Uma pequena prévia do que pode ser 2025
Por Márcia Martins
![](/files/e4da3b7fbbce2345d7772b0674a318d5/midia_foto/20250109/1725565605836Marcia-Martins-2-_1_-1-2-1.jpeg)
Se o ritmo dos primeiros dias de 2025 se repetir no decorrer dos próximos 12 meses, podemos supor que o ano será movimentado, agitado, tumultuado e sem o risco de monotonia. Uma rotina nada previsível a julgar pela prévia dos oito dias iniciais de janeiro. Reconhecimento do cinema nacional com o retrato do período nefasto da ditadura. Promessa de redes sociais sem checagem de fatos e permitindo a disseminação do preconceito. A primeira sessão plenária da Câmara de Vereadores se configurando um circo de horrores. E a lembrança dos dois anos da tentativa de golpe à democracia.
Vamos começar com a maravilhosa atuação da Fernanda Torres, que levou o Globo de Ouro com o filme "Ainda estou aqui", em que é narrada a brava luta de Eunice Paiva por justiça após a prisão e o desaparecimento de seu marido, o ex-deputado Rubens Paiva, levado por agentes da ditadura militar em 1971. Não vou falar sobre a história do filme, uma vez que todos devem ter conhecimento do conteúdo. Mas sim enaltecer a interpretação da Fernandinha que, aos 59 anos, tornou-se a primeira atriz brasileira a erguer a estatueta.

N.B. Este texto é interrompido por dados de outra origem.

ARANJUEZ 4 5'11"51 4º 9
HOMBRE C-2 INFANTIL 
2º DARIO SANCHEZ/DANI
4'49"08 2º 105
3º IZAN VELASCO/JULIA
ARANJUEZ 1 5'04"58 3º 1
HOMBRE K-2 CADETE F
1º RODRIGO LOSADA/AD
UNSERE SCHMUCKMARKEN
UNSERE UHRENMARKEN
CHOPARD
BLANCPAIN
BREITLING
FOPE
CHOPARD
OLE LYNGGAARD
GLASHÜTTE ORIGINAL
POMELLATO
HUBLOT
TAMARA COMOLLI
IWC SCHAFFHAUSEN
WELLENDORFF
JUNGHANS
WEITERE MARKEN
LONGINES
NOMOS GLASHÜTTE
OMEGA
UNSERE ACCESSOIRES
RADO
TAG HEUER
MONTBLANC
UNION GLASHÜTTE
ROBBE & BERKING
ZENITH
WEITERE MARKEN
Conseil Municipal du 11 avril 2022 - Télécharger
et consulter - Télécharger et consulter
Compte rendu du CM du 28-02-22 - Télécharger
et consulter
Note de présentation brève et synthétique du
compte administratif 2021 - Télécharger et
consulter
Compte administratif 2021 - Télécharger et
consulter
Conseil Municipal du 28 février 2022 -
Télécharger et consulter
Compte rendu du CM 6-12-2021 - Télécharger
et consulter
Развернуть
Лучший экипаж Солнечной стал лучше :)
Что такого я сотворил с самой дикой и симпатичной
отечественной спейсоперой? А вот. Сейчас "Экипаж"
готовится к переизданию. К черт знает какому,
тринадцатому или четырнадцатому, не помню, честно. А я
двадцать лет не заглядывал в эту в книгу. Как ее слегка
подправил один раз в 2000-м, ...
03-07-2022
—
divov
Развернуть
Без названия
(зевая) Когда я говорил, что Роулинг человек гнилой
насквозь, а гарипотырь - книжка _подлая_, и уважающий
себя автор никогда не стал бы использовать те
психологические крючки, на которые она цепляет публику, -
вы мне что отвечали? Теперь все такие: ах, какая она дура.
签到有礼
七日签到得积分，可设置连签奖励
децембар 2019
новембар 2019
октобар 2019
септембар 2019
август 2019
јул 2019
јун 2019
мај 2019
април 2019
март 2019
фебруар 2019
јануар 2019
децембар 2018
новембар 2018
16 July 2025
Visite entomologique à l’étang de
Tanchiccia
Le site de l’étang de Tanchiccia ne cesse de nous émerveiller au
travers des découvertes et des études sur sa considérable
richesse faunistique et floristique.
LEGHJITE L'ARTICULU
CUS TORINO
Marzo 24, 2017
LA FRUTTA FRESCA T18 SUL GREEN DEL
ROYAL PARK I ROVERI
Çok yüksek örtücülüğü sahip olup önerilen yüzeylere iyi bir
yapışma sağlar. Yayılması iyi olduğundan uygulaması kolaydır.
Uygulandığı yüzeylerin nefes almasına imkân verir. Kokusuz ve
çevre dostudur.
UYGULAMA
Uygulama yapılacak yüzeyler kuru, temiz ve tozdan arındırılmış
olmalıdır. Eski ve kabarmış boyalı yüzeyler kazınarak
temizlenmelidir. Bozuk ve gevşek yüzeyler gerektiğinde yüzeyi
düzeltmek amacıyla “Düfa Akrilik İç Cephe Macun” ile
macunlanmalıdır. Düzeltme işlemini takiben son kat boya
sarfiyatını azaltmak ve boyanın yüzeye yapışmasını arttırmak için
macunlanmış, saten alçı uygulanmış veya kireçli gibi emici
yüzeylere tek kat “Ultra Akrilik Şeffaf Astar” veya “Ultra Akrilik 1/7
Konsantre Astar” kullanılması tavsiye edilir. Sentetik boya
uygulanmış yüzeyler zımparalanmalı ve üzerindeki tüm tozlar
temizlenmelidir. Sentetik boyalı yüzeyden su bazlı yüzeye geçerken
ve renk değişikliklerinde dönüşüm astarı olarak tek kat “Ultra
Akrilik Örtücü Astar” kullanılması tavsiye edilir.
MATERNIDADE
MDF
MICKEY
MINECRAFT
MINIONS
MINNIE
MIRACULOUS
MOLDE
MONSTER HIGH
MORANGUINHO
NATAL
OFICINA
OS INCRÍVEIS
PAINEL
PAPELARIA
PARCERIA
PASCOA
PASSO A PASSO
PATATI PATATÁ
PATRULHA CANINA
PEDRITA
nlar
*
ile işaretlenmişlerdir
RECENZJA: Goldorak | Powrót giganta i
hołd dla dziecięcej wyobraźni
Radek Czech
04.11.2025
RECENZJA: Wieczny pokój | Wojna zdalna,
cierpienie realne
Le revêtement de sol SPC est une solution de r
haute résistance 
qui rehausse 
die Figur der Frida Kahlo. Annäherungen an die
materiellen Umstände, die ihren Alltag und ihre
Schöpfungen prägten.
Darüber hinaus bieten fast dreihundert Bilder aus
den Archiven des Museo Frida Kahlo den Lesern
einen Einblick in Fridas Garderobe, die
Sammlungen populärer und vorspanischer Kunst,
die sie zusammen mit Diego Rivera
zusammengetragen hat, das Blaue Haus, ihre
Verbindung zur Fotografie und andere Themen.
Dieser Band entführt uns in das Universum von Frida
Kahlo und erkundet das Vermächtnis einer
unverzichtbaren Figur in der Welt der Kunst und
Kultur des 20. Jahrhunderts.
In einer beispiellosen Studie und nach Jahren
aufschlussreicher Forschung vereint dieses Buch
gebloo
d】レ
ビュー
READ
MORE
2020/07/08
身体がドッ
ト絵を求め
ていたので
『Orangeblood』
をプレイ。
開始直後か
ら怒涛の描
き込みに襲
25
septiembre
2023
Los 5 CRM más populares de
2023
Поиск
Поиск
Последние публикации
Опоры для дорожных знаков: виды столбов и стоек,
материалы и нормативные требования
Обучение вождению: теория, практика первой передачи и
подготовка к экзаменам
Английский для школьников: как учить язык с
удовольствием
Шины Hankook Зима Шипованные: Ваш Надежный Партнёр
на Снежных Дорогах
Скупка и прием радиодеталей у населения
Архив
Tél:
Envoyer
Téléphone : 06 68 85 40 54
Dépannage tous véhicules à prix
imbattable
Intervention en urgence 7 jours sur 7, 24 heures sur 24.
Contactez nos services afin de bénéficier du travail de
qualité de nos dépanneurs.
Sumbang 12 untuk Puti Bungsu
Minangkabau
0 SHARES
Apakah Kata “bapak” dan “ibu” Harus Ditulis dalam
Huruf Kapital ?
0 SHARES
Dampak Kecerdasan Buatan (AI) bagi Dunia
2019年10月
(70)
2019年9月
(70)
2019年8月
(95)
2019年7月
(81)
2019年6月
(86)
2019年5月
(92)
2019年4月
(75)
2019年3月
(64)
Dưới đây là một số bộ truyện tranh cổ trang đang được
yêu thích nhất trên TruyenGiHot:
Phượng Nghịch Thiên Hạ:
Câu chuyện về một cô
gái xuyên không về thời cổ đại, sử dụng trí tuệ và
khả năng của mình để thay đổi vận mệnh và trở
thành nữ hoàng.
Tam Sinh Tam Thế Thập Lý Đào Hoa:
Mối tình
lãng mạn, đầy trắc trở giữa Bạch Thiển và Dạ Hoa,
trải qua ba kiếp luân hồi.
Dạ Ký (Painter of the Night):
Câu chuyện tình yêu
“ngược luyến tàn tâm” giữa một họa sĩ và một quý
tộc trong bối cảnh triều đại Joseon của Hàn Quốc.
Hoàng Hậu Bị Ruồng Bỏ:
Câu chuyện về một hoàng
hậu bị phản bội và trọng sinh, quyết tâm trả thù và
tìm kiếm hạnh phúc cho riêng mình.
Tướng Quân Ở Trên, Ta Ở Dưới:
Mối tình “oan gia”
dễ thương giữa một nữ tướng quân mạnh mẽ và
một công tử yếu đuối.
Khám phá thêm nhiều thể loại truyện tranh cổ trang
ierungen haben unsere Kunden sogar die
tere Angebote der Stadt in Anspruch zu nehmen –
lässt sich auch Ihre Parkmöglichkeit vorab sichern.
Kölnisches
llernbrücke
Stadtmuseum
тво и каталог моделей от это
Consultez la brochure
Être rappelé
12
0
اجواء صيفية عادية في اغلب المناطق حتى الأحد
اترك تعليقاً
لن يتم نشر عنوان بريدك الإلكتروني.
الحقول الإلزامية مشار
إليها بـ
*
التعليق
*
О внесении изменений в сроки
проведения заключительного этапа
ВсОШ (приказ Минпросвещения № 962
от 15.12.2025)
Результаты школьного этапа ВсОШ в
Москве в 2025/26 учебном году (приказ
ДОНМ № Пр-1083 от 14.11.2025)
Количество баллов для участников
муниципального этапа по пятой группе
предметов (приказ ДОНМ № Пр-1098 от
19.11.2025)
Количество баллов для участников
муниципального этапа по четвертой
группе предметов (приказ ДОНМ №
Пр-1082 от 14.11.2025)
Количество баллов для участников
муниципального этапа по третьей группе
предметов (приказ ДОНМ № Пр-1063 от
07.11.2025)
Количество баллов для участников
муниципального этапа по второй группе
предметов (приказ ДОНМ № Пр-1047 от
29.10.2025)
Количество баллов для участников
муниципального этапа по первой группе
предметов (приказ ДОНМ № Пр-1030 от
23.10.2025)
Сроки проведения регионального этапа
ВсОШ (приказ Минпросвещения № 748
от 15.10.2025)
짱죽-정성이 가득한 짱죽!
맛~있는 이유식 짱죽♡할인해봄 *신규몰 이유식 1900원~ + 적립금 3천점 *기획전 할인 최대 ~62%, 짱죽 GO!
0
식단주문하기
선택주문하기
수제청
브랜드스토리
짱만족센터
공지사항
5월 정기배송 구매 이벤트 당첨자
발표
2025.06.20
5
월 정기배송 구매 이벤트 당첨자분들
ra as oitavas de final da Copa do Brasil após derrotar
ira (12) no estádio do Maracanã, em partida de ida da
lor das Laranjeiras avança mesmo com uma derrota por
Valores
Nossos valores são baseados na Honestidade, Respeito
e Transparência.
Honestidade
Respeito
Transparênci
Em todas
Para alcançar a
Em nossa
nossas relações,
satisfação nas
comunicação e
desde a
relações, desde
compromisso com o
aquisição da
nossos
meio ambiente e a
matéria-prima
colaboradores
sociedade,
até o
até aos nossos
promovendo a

Fernanda se supera no papel de Eunice Paiva de uma forma densa, profunda e que prende o espectador do início ao fim do filme, quase nos roubando a respiração em cada nova cena. Um olhar penetrante que alterna momentos de inquietação e uma suposta calma para manter o equilíbrio da família. Fernanda mereceu muito o prêmio e emocionou ao lembrar, em seu discurso, a sua mãe, a excelente atriz Fernanda Montenegro, que dispensa comentários. A mãe interpreta a Eunice Paiva na velhice e com um simples movimento dos olhos e rugas comove a plateia, sem dizer uma única palavra.
E, na segunda-feira, 6 de janeiro, um dia depois da consagração da Fernanda Torres com um filme que endossa os desmandos da ditadura, a primeira sessão da Câmara de Vereadores de Porto Alegre mostrou o nível da bancada dos parlamentares. Lamentável. Sim, um circo de horrores e desrespeito à democracia com os discursos absurdos e ignorantes de vereadores e vereadoras da extrema direita.
Estive na Câmara para apoiar a vereadora que ajudei a eleger e para pressionar pela rejeição ao pacote de maldades do prefeito Melo que, entre outros temas, trata de extinção da Fasc e da privatização do Dmae. E me surpreendeu a ironia destilada diversas vezes pela presidenta do Legislativo Municipal, a comandante Nádia, o controle de quem poderia entrar na "casa do povo" (sic), o fim repentino das pulseiras que permitiam o acesso ao plenário e o desrespeito total e baixo de vereadores e vereadoras com representantes da sociedade civil organizada que lotava o plenário.
E não deveria me surpreender, visto que, no auge dos meus quase 65 anos (ah, eu entreguei a idade) fui ao local acima diversas vezes no exercício da profissão, como repórter ou assessora de imprensa, ou como convidada, no período em que estive na presidência do Conselho Municipal dos Direitos da Mulher de Porto Alegre (COMDIM/POA) de 2019 a 2022. Mas, como diz uma amiga sábia, sempre tudo pode piorar. Pois o vereador Marcelo Ustra Soares (PL), na tal sessão, realizou a circulação do livro do torturador Carlos Brilhante Ustra, seu parente e um dos mais infames personagens da ditadura brasileira.
Enfim, cada vez mais filmes como "Ainda estou aqui", que contam a história como ela realmente ocorreu, são necessários e urgentes neste País, que teve, há dois anos, a sua democracia ameaçada. Por mais Fernandas. Por mais mulheres que não se curvam. Por mais cinema brasileiro de qualidade. Por mais páginas verdadeiras da nossa história. Para que não se esqueça. Para que nunca mais aconteça.